To use, just create a source file that lists the files to combine using #include directives, along with any relevant flags, e.g.:

#define DISABLE_FEATURE

#include "my-header.h"
#include "my-file-1.c"
#include "my-file-2.c"

Then tell the script where to find the sources, this descriptor file, and where to write the output:

python3 combine.py -r sources/root/folder -o my-lib.c input.c

The included files, plus their included files recursively, will be combined into the single output file (or stdout if no output is supplied). You can specify files to exclude, using the -x option, or files you wish to keep as includes, using the -k option. The options are documented in the help:

% ./combine.py --help
usage: combine.py [-h] [-r ROOT] [-x EXCLUDE] [-k KEEP] [-p] [-o OUTPUT] input

Amalgamate Tool

positional arguments:
  input                 input file

optional arguments:
  -h, --help            show this help message and exit
  -r ROOT, --root ROOT  file root search path
  -x EXCLUDE, --exclude EXCLUDE
                        file to completely exclude from inlining
  -k KEEP, --keep KEEP  file to exclude from inlining but keep the include
                        directive
  -p, --pragma          keep any "#pragma once" directives (removed by
                        default)
  -o OUTPUT, --output OUTPUT
                        output file (otherwise stdout)
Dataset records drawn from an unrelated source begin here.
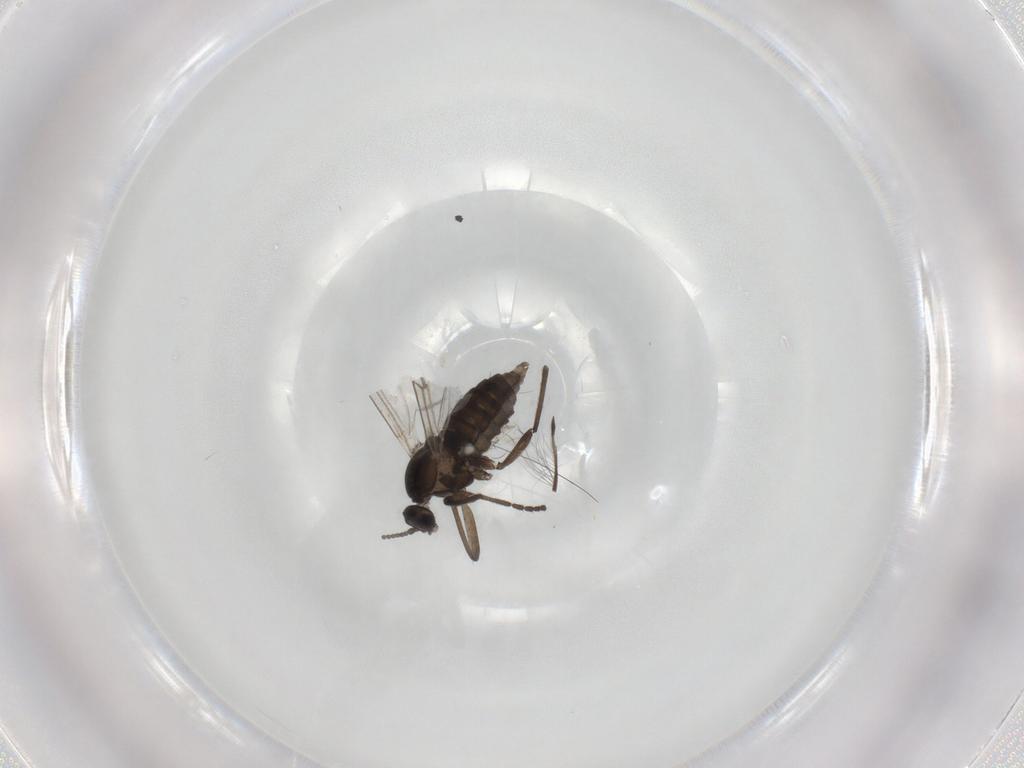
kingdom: Animalia
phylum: Arthropoda
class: Insecta
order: Diptera
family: Cecidomyiidae
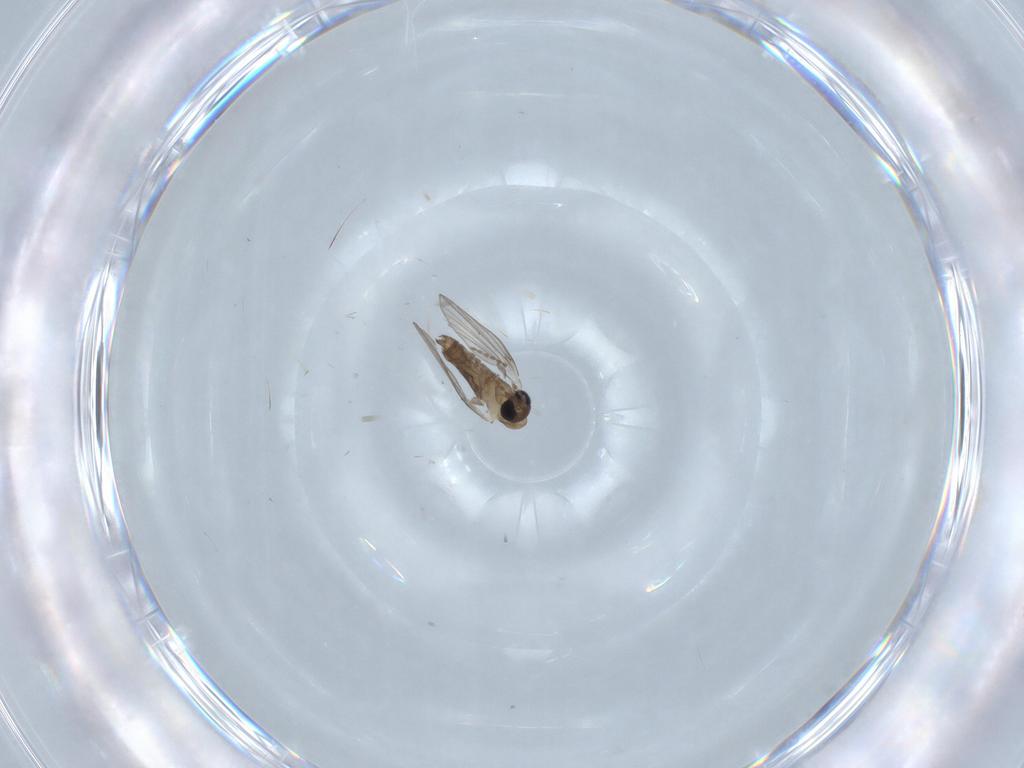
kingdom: Animalia
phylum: Arthropoda
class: Insecta
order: Diptera
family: Psychodidae
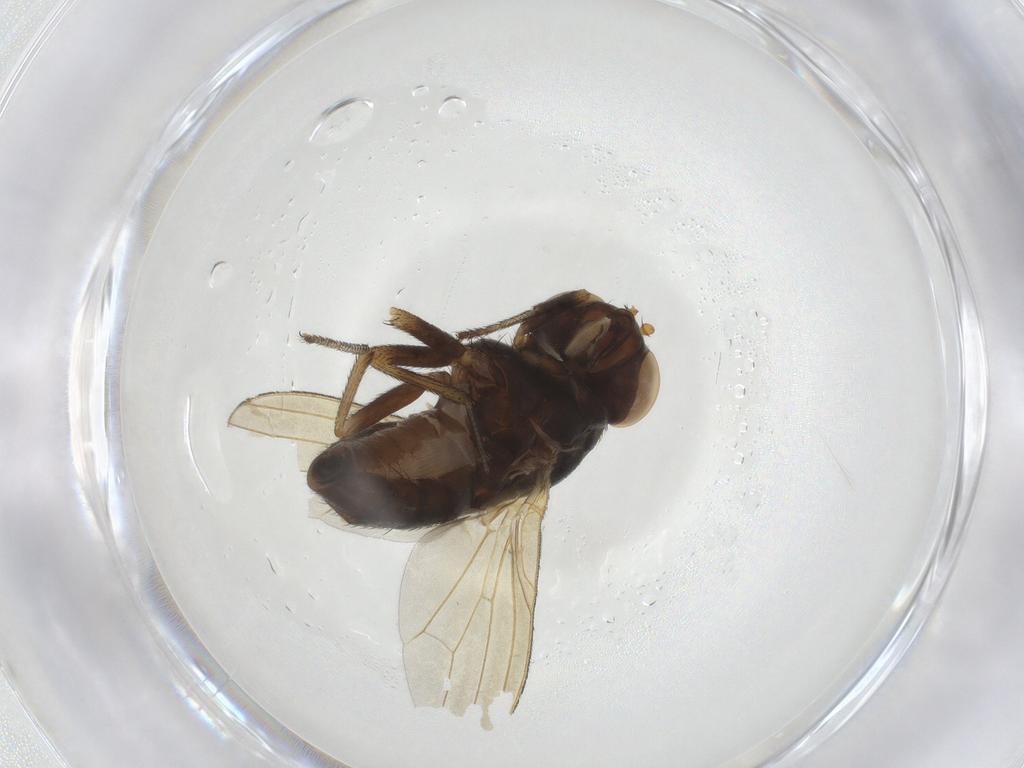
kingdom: Animalia
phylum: Arthropoda
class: Insecta
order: Diptera
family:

example: ./combine.py -r ../my/path -r ../other/path -o out.c in.c

See the Zstandard project for examples of using the script, along with sample code showing the generated single-file libraries used. Here, in the decompression library example, all the optimisation flags and build choices are added into zstddeclib-in.c, the resulting file #included, then a single call to ZSTD_decompress() is all it takes to use.